The contribution will allow the Department of Parks & Recreation’s Public Access Computing Center program to purchase education software and support staff for the devices, which will be made available at the Kingsessing, Starr Garden and Tustin Recreation Centers.
Washington Avenue makerspace NextFab will also pitch in to the cause, with the donation of training for operators and technical support for the machines.
“On behalf of the City and its hundreds of thousands of residents who face challenges getting online, I sincerely thank Comcast for this donation,” said Mayor Jim Kenney during the announcement of the donation at the Kingsessing Rec Center. “The more kids and adults we can teach digital skills and new technology, the better positioned Philadelphia will be to create the economy of the future — a future of makers, designers and innovators.”

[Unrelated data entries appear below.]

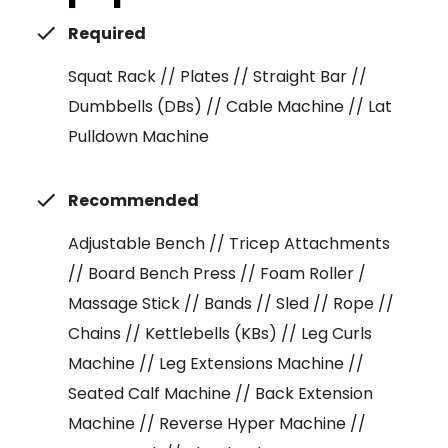
Required
Squat Rack // Plates // Straight Bar //
Dumbbells (DBs) // Cable Machine // Lat
Pulldown Machine
Recommended
Adjustable Bench // Tricep Attachments
// Board Bench Press // Foam Roller /
Massage Stick // Bands // Sled // Rope //
Chains // Kettlebells (KBs) // Leg Curls
Machine // Leg Extensions Machine //
Seated Calf Machine // Back Extension
Machine // Reverse Hyper Machine //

— Philly Parks & Rec (@PhilaParkandRec) May 11, 2016
In addition to the machines, Comcast will provide educational software from Edmentum, Inc., which interfaces with software used by the Philadelphia School District and the Center for Literacy, giving students and staff a seamless experience.

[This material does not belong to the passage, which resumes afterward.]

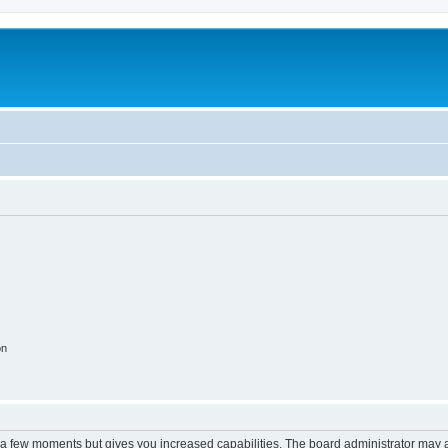
on
y a few moments but gives you increased capabilities. The board administrator may a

Also covered in the donation is funding for specialized staff support for the public access computing center donated by Philadelphia-born actor and comedian Kevin Hart in 2013.
“The computer labs at recreation centers are a vital link in bridging the digital divide,” said Sharon Powell, Comcast’s senior director of government affairs. “By teaching basic digital literacy skills and then showing the full spectrum of what is made possible through technology, we make the internet relevant to people’s everyday lives.”